### BRIEF
Update the listing below from the line with "# To test mocha" up to and including the line with "4. Run: sudo reboot", replacing "Super-simple" with "Lightweight" and leaving everything else unchanged; give only those lines.

### DATA FOR REVIEW
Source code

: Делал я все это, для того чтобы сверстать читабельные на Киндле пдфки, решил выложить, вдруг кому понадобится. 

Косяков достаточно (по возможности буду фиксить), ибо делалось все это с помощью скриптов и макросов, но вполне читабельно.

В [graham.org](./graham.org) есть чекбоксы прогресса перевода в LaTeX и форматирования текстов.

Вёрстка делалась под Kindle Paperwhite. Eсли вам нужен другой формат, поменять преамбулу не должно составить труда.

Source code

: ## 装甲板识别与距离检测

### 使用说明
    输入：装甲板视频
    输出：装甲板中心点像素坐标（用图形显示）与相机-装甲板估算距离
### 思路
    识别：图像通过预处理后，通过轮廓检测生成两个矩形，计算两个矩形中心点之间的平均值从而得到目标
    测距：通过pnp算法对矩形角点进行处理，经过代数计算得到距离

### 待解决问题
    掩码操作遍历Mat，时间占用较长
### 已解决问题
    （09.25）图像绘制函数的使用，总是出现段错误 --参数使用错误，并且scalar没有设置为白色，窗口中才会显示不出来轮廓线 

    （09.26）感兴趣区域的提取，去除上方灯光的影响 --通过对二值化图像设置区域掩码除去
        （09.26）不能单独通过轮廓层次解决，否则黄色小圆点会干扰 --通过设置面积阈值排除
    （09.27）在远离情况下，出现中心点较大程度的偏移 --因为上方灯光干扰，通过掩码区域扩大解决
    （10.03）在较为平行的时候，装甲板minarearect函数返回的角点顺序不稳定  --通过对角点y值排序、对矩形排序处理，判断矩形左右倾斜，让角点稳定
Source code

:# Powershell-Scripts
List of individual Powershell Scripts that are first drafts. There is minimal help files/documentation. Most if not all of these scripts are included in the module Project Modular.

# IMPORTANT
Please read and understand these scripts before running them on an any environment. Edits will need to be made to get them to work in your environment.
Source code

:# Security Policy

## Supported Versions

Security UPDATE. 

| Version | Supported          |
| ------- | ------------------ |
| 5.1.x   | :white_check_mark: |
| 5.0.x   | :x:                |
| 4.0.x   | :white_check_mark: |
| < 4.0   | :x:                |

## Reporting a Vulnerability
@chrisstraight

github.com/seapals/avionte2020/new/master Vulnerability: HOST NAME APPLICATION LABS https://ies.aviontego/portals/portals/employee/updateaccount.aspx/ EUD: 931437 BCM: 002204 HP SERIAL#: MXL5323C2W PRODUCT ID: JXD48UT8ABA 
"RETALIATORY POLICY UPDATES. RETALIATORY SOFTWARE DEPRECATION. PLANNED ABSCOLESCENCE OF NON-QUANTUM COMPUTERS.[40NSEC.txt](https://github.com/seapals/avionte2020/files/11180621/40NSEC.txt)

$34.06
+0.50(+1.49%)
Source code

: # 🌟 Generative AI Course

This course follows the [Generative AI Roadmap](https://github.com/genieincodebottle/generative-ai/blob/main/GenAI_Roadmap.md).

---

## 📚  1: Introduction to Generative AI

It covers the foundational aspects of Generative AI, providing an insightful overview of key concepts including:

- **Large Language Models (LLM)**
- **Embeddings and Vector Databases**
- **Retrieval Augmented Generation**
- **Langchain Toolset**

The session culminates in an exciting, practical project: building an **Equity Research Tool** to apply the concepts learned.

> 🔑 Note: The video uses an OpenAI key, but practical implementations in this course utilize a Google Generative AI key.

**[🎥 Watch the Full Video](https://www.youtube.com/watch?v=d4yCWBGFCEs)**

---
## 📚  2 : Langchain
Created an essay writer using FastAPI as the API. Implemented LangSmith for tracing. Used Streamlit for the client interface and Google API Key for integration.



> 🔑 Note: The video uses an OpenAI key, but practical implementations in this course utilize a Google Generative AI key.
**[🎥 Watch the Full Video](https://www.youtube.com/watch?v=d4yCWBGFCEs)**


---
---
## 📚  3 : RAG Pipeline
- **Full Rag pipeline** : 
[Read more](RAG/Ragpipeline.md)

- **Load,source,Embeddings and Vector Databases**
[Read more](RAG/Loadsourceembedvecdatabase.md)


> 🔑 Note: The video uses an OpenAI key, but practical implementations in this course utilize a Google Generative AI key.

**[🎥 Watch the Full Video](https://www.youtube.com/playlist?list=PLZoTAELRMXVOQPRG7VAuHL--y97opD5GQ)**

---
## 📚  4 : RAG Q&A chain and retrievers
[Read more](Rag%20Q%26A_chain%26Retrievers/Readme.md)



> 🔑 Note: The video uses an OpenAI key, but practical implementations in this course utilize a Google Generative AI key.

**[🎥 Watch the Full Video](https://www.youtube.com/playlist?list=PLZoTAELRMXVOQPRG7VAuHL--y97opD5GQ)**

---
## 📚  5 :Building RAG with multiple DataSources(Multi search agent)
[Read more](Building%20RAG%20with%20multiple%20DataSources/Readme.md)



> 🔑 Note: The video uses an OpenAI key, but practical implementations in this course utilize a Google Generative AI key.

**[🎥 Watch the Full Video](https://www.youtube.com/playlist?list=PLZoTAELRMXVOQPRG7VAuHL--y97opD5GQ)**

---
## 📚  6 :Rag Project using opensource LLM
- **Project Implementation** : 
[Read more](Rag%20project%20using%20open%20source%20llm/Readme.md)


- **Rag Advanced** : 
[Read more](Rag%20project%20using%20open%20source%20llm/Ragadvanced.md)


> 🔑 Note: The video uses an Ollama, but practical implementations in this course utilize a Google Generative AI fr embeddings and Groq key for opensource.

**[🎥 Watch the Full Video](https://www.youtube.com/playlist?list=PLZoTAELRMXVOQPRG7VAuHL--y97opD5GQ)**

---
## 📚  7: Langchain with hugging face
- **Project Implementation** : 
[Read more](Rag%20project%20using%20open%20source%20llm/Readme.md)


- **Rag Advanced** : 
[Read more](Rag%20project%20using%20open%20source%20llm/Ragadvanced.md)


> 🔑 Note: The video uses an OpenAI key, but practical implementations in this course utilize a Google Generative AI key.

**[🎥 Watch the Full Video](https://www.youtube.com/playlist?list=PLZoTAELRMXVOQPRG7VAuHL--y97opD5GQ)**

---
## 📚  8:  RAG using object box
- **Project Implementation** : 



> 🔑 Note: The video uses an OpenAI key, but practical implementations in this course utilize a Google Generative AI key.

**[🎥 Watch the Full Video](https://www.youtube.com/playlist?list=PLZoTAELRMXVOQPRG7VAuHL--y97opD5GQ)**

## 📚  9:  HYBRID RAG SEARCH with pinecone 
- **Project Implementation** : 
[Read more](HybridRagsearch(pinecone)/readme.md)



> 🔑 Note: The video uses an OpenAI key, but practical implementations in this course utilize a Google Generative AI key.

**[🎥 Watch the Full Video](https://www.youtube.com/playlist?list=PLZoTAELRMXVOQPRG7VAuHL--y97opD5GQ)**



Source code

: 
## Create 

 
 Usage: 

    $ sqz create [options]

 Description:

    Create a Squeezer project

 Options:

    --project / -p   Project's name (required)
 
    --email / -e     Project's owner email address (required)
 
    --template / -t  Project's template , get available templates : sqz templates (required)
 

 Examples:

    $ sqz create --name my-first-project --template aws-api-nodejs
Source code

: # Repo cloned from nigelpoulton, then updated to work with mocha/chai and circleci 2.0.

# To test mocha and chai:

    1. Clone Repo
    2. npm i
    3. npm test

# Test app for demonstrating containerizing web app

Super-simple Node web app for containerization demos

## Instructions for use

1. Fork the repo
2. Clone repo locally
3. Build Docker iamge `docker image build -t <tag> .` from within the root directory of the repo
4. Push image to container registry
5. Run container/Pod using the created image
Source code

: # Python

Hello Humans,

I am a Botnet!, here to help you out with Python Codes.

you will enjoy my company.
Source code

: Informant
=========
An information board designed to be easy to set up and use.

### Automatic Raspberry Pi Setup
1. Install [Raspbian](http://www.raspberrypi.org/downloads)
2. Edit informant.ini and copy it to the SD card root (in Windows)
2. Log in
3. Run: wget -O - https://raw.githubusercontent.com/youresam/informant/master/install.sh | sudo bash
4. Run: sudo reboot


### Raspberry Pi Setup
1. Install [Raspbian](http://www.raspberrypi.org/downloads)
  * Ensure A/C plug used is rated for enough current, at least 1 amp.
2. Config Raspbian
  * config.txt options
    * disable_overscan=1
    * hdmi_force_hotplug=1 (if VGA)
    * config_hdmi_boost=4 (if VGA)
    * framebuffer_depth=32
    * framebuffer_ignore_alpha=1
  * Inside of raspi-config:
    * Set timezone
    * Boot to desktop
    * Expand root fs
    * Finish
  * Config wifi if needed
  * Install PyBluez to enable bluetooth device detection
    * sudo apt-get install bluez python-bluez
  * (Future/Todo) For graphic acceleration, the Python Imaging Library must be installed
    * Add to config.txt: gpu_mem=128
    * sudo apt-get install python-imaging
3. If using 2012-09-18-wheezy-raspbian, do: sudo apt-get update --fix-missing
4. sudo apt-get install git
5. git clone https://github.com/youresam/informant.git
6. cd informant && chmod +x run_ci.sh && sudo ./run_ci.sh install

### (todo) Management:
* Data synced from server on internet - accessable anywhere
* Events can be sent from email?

### SOLUTION
# To test mocha and chai:

    1. Clone Repo
    2. npm i
    3. npm test

# Test app for demonstrating containerizing web app

Lightweight Node web app for containerization demos

## Instructions for use

1. Fork the repo
2. Clone repo locally
3. Build Docker iamge `docker image build -t <tag> .` from within the root directory of the repo
4. Push image to container registry
5. Run container/Pod using the created image
Source code

: # Python

Hello Humans,

I am a Botnet!, here to help you out with Python Codes.

you will enjoy my company.
Source code

: Informant
=========
An information board designed to be easy to set up and use.

### Automatic Raspberry Pi Setup
1. Install [Raspbian](http://www.raspberrypi.org/downloads)
2. Edit informant.ini and copy it to the SD card root (in Windows)
2. Log in
3. Run: wget -O - https://raw.githubusercontent.com/youresam/informant/master/install.sh | sudo bash
4. Run: sudo reboot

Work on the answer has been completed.